Community shuts down jail construction vote, supervisors dubiously move ahead in closed session

FOR IMMEDIATE RELEASE – October 25, 2016

MEDIA CONTACTS:

Diana Zuniga – (213) 864-8931, LA No More Jails Coalition
diana@curbprisonspending.org

Mark-Anthony Johnson – (818) 259-1322, LA No More Jails Coalition
markanthonyj@dignityandpowernow.org

LOS ANGELES – Today, after years of community pressure against the $3.7 billion jail plan, a coalition of formerly incarcerated people, community organizers, students, health and environmental experts chanted down the LA County Board of Supervisors hearing and demanded the supervisors reject the jail plan. The protest forced the Supervisors into a brief recess after which they approved the final Environmental Impact Report and proposed plans to move forward with the Consolidated Correctional Treatment Facility in a closed session without public participation.

The LA No More Jails Coalition challenged the Supervisors’ negligence in moving forward with a plan that significantly endangers the public health and wellbeing of women incarcerated in the proposed jail. The proposed women’s jail would be constructed at a toxic site in Lancaster. These dangers include toxic soil, historically poor waste management, and increased risk of the deadly illness Valley Fever in the area. Research has shown that Black and Brown women are most vulnerable to contracting Valley Fever. While Black women make up only 4.6% of county population, the Sheriff’s Department’s custody report from March of 2016 states that Black women make up around 31% of the women’s jail population.

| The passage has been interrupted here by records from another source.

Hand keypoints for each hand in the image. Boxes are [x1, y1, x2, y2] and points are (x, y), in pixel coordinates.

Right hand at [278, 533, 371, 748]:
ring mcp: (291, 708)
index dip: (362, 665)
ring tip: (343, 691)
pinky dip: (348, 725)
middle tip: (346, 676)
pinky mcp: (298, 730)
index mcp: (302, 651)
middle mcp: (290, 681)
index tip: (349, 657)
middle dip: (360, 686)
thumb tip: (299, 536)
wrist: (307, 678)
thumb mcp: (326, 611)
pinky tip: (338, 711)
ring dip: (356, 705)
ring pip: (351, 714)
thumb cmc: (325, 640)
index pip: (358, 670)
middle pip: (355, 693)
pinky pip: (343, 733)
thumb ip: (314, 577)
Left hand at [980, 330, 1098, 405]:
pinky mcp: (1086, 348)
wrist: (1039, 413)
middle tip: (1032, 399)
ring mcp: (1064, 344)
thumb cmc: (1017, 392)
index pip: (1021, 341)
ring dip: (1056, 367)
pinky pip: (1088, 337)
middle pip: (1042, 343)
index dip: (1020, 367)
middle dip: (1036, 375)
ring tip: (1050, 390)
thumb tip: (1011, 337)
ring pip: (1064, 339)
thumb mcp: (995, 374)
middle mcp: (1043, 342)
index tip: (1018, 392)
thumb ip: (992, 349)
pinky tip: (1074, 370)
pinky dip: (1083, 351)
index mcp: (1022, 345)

The Coalition has also repeatedly challenged the inadequacy of the environmental review process by citing numerous environmental harms that would be caused by the project. Most notably, the County has failed to appropriately mitigate potential health consequences from exposure to Valley Fever, a disease that is endemic to the project site in Lancaster. Black people, and especially Black women, have been found to be more susceptible to contracting Valley Fever than other demographic groups, a fact that organizers with the LA No More Jails coalition say should raise serious alarm among county officials.

“The Sheriff and county supervisors plan to build a women’s jail in one of the highest risk Valley Fever areas in California, and will be imprisoning Black women there, the most at-risk population impacted by the disease,” says Kim McGill of Youth Justice Coalition. “This is a clearly destructive move, as this jail will impact the community already most disproportionately targeted by imprisonment. I have been locked up numerous times in county jail and have seen firsthand the inhumane conditions and lack of medical care that contribute to more serious impacts of infectious disease.”

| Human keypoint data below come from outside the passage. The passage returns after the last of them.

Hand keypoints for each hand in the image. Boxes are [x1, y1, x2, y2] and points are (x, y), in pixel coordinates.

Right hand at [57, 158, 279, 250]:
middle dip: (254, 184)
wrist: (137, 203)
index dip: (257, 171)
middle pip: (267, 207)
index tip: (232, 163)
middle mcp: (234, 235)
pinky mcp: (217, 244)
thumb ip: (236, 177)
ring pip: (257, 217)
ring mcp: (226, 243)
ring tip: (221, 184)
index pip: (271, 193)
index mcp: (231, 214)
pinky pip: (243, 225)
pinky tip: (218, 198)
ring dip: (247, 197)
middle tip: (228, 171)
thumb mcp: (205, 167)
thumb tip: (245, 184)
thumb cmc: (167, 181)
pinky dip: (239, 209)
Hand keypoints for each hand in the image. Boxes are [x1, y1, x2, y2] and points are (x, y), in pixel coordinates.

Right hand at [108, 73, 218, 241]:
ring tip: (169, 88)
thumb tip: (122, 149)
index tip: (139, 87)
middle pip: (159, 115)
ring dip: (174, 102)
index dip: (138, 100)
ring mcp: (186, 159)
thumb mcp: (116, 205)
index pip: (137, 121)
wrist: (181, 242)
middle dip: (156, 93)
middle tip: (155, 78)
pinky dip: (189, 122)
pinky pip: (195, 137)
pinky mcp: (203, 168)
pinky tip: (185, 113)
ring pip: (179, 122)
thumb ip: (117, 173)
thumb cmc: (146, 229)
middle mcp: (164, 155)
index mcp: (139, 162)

Throughout the Board’s closed meeting to discuss the jail item they mentioned a commitment towards ensuring the human dignity and rights of incarcerated people. Supervisor Kuehl also discussed her interest in moving forward with bail reform and questioned Sheriff Jim McDonnell on how that would impact the jail plan. She also mentioned an interest in allowing women to live with their infants in the proposed women’s jail.

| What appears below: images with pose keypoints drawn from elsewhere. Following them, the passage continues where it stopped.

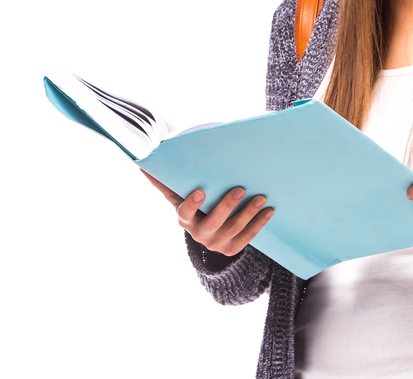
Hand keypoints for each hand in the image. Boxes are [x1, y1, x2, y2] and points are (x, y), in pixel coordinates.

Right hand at [142, 170, 273, 255]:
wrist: (208, 232)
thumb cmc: (193, 204)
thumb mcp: (178, 194)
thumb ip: (164, 181)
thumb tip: (143, 164)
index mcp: (184, 219)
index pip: (185, 213)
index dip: (192, 204)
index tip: (200, 191)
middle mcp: (199, 234)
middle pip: (213, 222)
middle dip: (226, 206)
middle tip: (240, 189)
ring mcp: (216, 244)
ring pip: (233, 230)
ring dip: (248, 214)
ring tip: (261, 197)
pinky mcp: (232, 249)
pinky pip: (247, 238)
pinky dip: (259, 224)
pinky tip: (269, 211)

“The vast majority of those locked up in women’s jails in LA don’t need to be there,” said Christina Tsao of Critical Resistance Los Angeles. “This plan for a new women’s jail promises services and programs that cannot be delivered. The needs of women can’t be met in a jail setting. The fact that the Sheriff’s Department is completely unqualified to provide effective programming is only the first problem. Women need quality treatment, supportive housing, employment opportunities and sustained connection with their children in their communities, not another jail.”